* Texto do exercício *
☆ ☆ ☆

Outra polêmica relacionada a Flávia está relacionada ao novo cliente, o ex-vereador Dr. Jairinho. Monique Medeiros, mãe do garoto Henry Borel e que também está presa, disse à Justiça que a advogada teria ido até a penitenciária na qual ela estava e a pressionado mediante ameaças a assumir a culpa pela morte da criança. Segundo Monique, a advogada teria dito que caso ela não o fizesse, seria transferida ou “pega” na cadeia. Em reação, Flávia apresentou uma queixa-crime contra Monique Medeiros, acusando-a de calúnia devido às acusações de ameaça.

Em outro episódio recente, o Ministério Público de São Paulo (MP-SP) investigou um suposto repasse de R$ 700 mil do Primeiro Comando da Capital (PCC) para o instituto fundado por Flávia. De acordo com a promotoria, os criminosos teriam repassado quantias financeiras para que fossem feitas denúncias no STF e em cortes internacionais de direitos humanos contra a portaria do governo federal (157/2019) que restringiu visitas íntimas nas prisões federais de segurança máxima.

Conforme reportagem do G1, ainda em 2019 foram encontradas mensagens no celular do membro do PCC Décio Português, que exibiam um esquema de pagamento na ordem de R$ 3,2 milhões. Além do valor supostamente destinado ao IAL, constam descrições de repasses de R$ 1,5 milhão a Geraldo Luiz Mascarenhas Prado, que na época advogava para o Partido dos Trabalhadores (PT), e de R$ 1 milhão ao advogado Carlos Nicodemos, militante no campo dos direitos humanos.

Fato é que realmente houve a apresentação de uma ADPF no Supremo contra a portaria que restringia as visitas íntimas. A ação foi protocolada pela ONG de Flávia em conjunto com o PT. Mascarenhas Prado, aliás, foi quem assinou a ADPF, que foi rejeitada na Corte.

O Instituto Anjos da Liberdade também consta como autor ou amicus curiae em outras ações no STF que pediam benefícios a presos em detenções de segurança máxima. Em 2018, a ONG protocolou a Ação Direta de Inconstitucionalidade (ADI) 6023, na qual solicitava a redução do tempo que os presos poderiam ficar em penitenciárias federais de segurança máxima. A ação foi negada pela ministra Cármen Lúcia sob a justificativa de que a ONG não tinha legitimidade para propor a ação.

☆ ☆ ☆

* Extrato de dados *
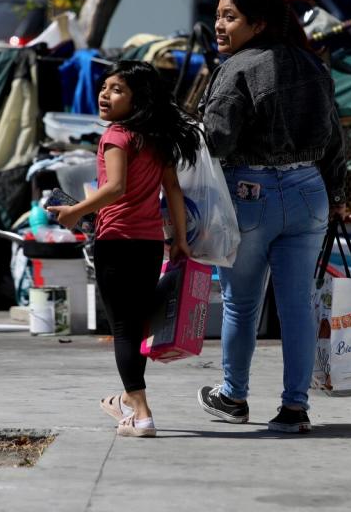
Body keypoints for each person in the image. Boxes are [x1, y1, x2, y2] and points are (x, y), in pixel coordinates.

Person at [197, 0, 347, 434]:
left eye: (230, 17)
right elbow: (336, 138)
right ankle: (295, 408)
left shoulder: (237, 68)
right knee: (298, 305)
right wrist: (337, 196)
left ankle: (233, 396)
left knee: (242, 306)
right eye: (219, 15)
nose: (219, 25)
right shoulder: (311, 65)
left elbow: (217, 141)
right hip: (309, 193)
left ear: (257, 24)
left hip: (251, 199)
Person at [48, 60, 201, 438]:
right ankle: (128, 403)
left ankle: (142, 412)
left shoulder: (117, 136)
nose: (105, 94)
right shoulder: (156, 138)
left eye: (117, 90)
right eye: (105, 87)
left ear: (138, 100)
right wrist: (179, 240)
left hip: (116, 243)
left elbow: (115, 187)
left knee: (124, 330)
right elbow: (174, 191)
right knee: (135, 326)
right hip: (150, 245)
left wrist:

☆ ☆ ☆

* Tarefas e exercícios *
• 1. Transcreva do texto do exercício o trecho que vai de "Conforme reportagem do" até "dos direitos humanos.".
• 2. No texto do exercício, quem negou a ADI 6023 e com que justificativa?

* Respostas por tarefa *
• 1.
Conforme reportagem do G1, ainda em 2019 foram encontradas mensagens no celular do membro do PCC Décio Português, que exibiam um esquema de pagamento na ordem de R$ 3,2 milhões. Além do valor supostamente destinado ao IAL, constam descrições de repasses de R$ 1,5 milhão a Geraldo Luiz Mascarenhas Prado, que na época advogava para o Partido dos Trabalhadores (PT), e de R$ 1 milhão ao advogado Carlos Nicodemos, militante no campo dos direitos humanos.

• 2. A ministra Cármen Lúcia, sob a justificativa de que a ONG não tinha legitimidade para propor a ação.